Separação do mundo: o chamado à santidade prática em meio à era vitoriana
A fachada da moralidade vitoriana
A era vitoriana é frequentemente estereotipada historicamente como um período de estrita conformidade moral e ampla observância religiosa. No entanto, Charles Haddon Spurgeon, perscrutando o verniz da sociedade britânica do século XIX, alertou frequentemente a sua congregação contra os profundos perigos do cristianismo nominal e da hipocrisia espiritual. Para o “Príncipe dos Pregadores”, a conversão genuína nunca foi apenas uma questão de consentimento intelectual ou de participação numa cultura religiosa educada; exigia uma transformação radical e sobrenatural do coração que inevitavelmente produzia santidade prática. Spurgeon acreditava firmemente que "as brasas da ortodoxia são necessárias para o fogo da piedade", ensinando que a doutrina reformada robusta deve ser o motor que impulsiona uma vida distintamente separada dos padrões pecaminosos do mundo.
A invasão das diversões mundanas
O apelo urgente de Spurgeon à separação tornou-se especialmente pronunciado nos últimos anos do seu ministério, durante o declínio teológico e prático que ele identificou na “Controvérsia do Rebaixamento”. Ele observou com profunda tristeza pastoral que, à medida que as igrejas abandonavam a inerrância das Escrituras e a expiação substitutiva, elas simultaneamente perdiam o seu poder espiritual e recorriam ao pragmatismo carnal para atrair multidões. Ele condenou veementemente a tendência crescente das igrejas de substituir a pregação do Evangelho por entretenimentos seculares, declarando-os "infantis e fúteis".
Em vez de confiar no Espírito Santo para atrair os perdidos, as congregações apresentavam teatros e shows de comédia seculares.
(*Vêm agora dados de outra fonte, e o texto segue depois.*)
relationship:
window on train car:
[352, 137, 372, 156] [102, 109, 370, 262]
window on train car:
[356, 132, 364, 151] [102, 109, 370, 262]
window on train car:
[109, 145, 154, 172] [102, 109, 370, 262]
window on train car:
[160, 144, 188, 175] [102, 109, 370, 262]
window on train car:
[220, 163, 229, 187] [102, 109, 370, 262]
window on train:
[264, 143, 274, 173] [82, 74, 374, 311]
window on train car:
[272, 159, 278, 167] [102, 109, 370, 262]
Spurgeon não mediu palavras ao abordar esse mundanismo rastejante dentro do santuário: "Está tudo muito bem em enviar esse lixo miserável para nós; mas por que não varrê-lo você mesmo? Se tivéssemos um avivamento gracioso, pessoas boas achariam melhor coisas para fazer do que levantar... teatrais". Ele sustentou que a igreja não precisava da filosofia mundial ou do entretenimento teatral para transformar os corações; a proclamação simples e sem adornos do texto bíblico foi inteiramente suficiente para despertar os espiritualmente mortos.
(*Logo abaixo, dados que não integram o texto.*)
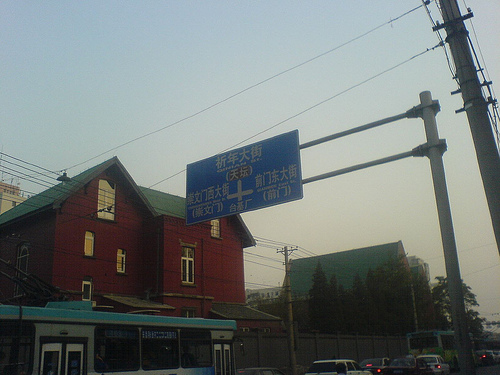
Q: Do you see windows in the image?
A: Yes, there is a window.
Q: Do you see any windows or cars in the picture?
A: Yes, there is a window.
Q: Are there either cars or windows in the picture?
A: Yes, there is a window.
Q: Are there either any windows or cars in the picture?
A: Yes, there is a window.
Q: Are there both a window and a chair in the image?
A: No, there is a window but no chairs.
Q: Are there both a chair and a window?
A: No, there is a window but no chairs.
Piedade prática para a classe trabalhadora
A teologia da santificação de Spurgeon era altamente prática e acessível ao homem comum. Reconhecendo as tentações específicas que atormentavam as classes mais baixas e trabalhadoras – como a embriaguez, a ociosidade e a irresponsabilidade financeira – ele utilizou o seu génio literário para promover a santidade quotidiana. Sob o pseudônimo de um humilde lavrador, ele publicou John Ploughman's Talk, uma coleção de sabedoria proverbial que oferece "conselhos simples para pessoas comuns". Através desta obra imensamente popular, Spurgeon abordou as questões vitais da temperança, parcimônia, bondade e religião prática, combatendo ativamente a carnalidade e o mundanismo nas fábricas e nos campos agrícolas da Inglaterra. Ele demonstrou que a separação do mundo não significava uma retirada monástica da sociedade, mas sim uma vida sóbria, justa e piedosa em meio aos trabalhos diários e aos deveres seculares.
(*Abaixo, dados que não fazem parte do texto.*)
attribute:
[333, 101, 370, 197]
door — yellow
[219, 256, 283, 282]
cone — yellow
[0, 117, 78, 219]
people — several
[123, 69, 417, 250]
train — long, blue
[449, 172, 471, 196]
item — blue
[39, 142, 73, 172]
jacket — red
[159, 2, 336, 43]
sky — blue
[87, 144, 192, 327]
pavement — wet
A Pureza Pessoal do Pregador
Spurgeon aplicou esse rigoroso padrão de santidade mais estritamente a si mesmo e aos ministros que treinou no Pastors' College. Nas suas Conferências aos Meus Estudantes, ele advertiu os seus candidatos pastorais contra se tornarem “pessoas simpáticas” que se comprometem com o mundo frívolo apenas para tornar as coisas agradáveis para os ímpios. Ele insistiu que um ministro cristão deve ser firme em seus princípios e ousado em confessá-los em todas as companhias, alertando os pecadores para fugirem da ira vindoura, em vez de festejarem à vontade com eles. Renunciando ao "mais vão absurdo do mundo frívolo", Spurgeon estabeleceu uma regra definitiva e inflexível para o envolvimento do crente com a sociedade: "Não iremos a nenhum lugar onde não possamos levar nosso Mestre conosco. Enquanto outros tomam liberdade para pecar, não renunciaremos à nossa liberdade de repreendê-los e alertá-los". Este compromisso intransigente com a santidade prática e a separação dos vícios mundanos garantiu que o seu ministério mantivesse o seu caráter profético e a sua unção divina numa era cada vez mais secularizada.